TLDR; Pakete überwachen lassen

Mit drei Schritten können Sie Fehlerberichte für die Veröffentlichungen eines Projekts in Fedoras Bugzilla abrufen:

  1. Fügen Sie das Projekt zu Anitya hinzu.

  2. Ordnen Sie das Projekt einem Fedora-Paket in Anitya zu.

  3. Passen Sie die Überwachungseinstellungen für Ihre Pakete unter Fedora Package Sources an.

Details

Eine der Kerngrundlagen von Fedora ist First, was bedeutet, dass man immer die neuesten Softwareversionen hat (in Rawhide und manchmal auch in veröffentlichten Zweigen). Für einen Paketbetreuer kann es jedoch mühsam sein, mit den Veröffentlichungen mehrerer Projekte Schritt zu halten.

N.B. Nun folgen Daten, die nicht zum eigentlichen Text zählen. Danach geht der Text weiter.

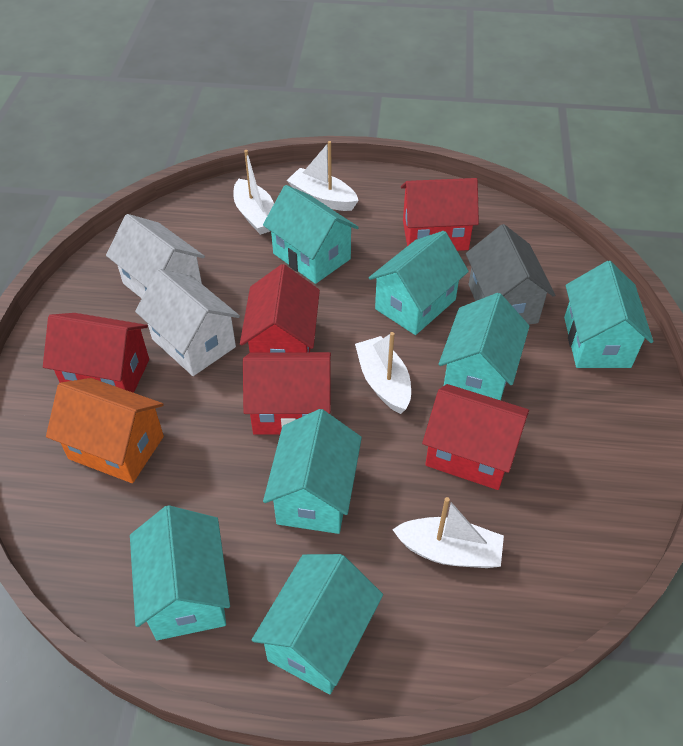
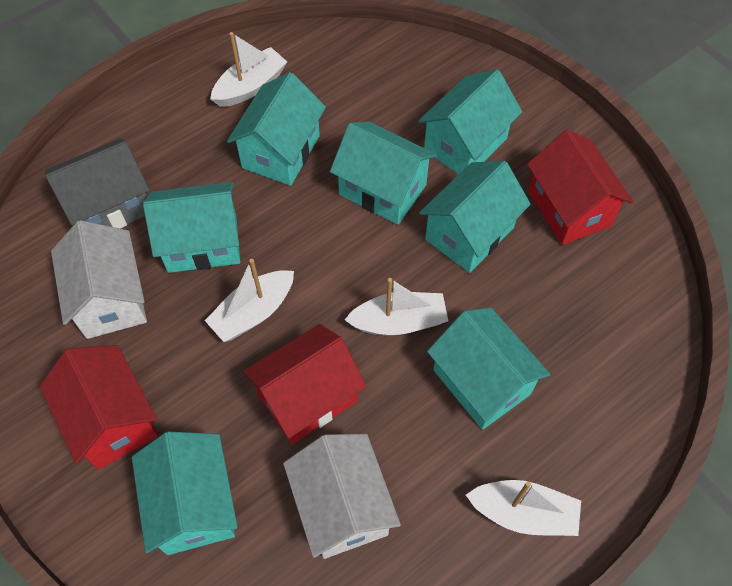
orange house: [46,378,164,483] = 1 -> none = 0
red house: [43,313,149,393] [240,264,320,352] [243,352,331,435] [401,178,479,251] [422,384,529,490] = 5 -> [40,345,158,470] [243,324,367,444] [527,130,633,245] = 3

Fedora bietet daher einen Dienst an, der dabei hilft. Dieser Dienst ist in drei Komponenten unterteilt:

  • Anitya

  • Überwachungseinstellungen in Fedora Package Sources

  • The-new-hotness

Anitya

Anitya ist auf release-monitoring.org verfügbar und bietet einen Webdienst, über den jeder ein Projekt registrieren kann. Sobald eine neue Version verfügbar ist, sendet Anitya eine Nachricht an fedmsg. Die Überprüfung erfolgt zweimal täglich per Cronjob.

Anitya ist nicht spezifisch für Fedora, aber wir nutzen es, um uns über neue Versionen zu informieren. Bearbeiten Sie dort nach Herzenslust Einträge.

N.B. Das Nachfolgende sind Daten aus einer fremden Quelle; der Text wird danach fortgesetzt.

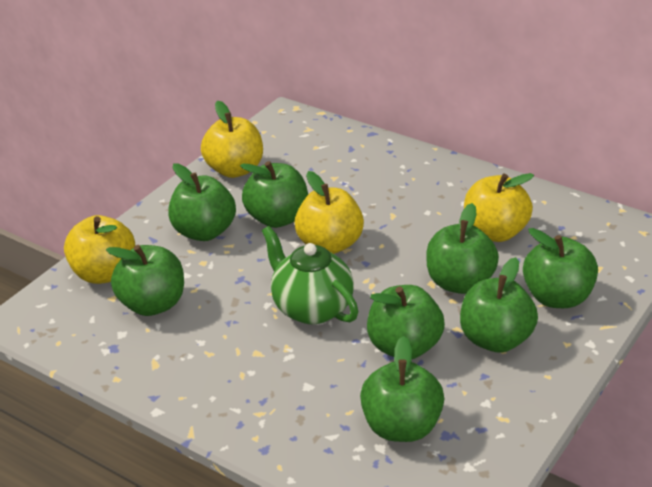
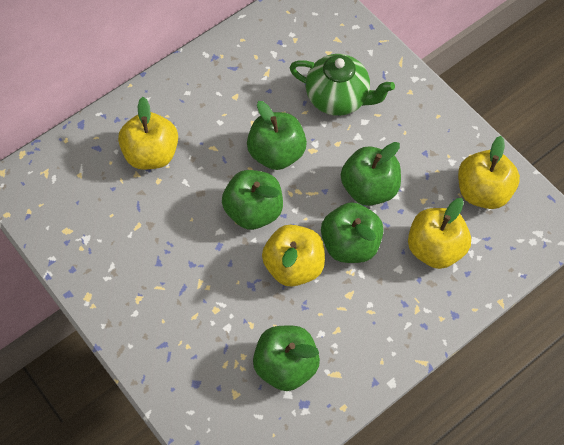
green apple: [106,245,184,316] [168,163,236,241] [240,161,308,228] [360,336,444,442] [367,285,445,359] [426,203,499,294] [460,257,538,353] [523,228,598,308] = 8 -> [222,170,283,230] [247,101,307,170] [253,326,320,391] [321,202,384,263] [341,142,401,206] = 5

Fehlerberichte, Funktionsanfragen und Patches sollten an anitya/issues gesendet werden.

Überwachungseinstellungen auf src.fedoraproject.org

Fedora-Paketbetreuer können die Spalte unten links auf der Paketseite unter src.fedoraproject.org verwenden, um das Paket von the-new-hotness überwachen zu lassen (siehe unten).

The-New-Hotness

The-new-hotness ist eine Anwendung, die den fedmsg-Bus abhört und auf den Empfang von Nachrichten von release-monitoring.org reagiert.

Wenn eine Meldung eingeht, die darauf hinweist, dass ein Projekt eine neue Version hat und dieses Projekt einem Fedora-Paket zugeordnet ist, prüft das System in pkgdb2, ob das Fedora-Paket zur Überwachung markiert ist.

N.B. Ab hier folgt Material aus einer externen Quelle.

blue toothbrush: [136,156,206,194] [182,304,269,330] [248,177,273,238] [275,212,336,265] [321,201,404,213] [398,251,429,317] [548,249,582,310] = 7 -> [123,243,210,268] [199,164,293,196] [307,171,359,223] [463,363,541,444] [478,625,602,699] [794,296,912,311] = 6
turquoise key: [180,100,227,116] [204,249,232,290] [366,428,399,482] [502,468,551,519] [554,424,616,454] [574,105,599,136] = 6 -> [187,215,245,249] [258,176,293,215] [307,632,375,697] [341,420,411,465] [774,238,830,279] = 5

Wenn das Paket zur Überwachung markiert ist, erstellt „the-new-hotness“ ein Ticket auf Bugzilla, in dem die Verfügbarkeit der neuen Version vermerkt wird. Anschließend wird das Git-Repository geklont, die Versionsnummer erhöht und das Release zurückgesetzt, die neuen Quellen heruntergeladen (sofern verfügbar) und ein Scratch-Build in Koji versucht.

Das Ergebnis des Scratch-Builds wird dann zum offenen Bugzilla-Ticket hinzugefügt.

Weitere erfolgreiche Koji-Builds werden ebenfalls zum Ticket hinzugefügt.

In manchen Fällen schlägt der Scratch-Build immer fehl (z.B. wenn Source0 in der Spec-Datei nicht automatisch angepasst werden kann). Um Benachrichtigungen über fehlgeschlagene Scratch-Builds zu vermeiden, können Sie das Monitoring-Flag in pkgdb2 auf nobuild (oder Bugs only) setzen. Dann wird beim Auffinden einer neuen Version ein Bugzilla-Ticket erstellt, aber kein Scratch-Build durchgeführt.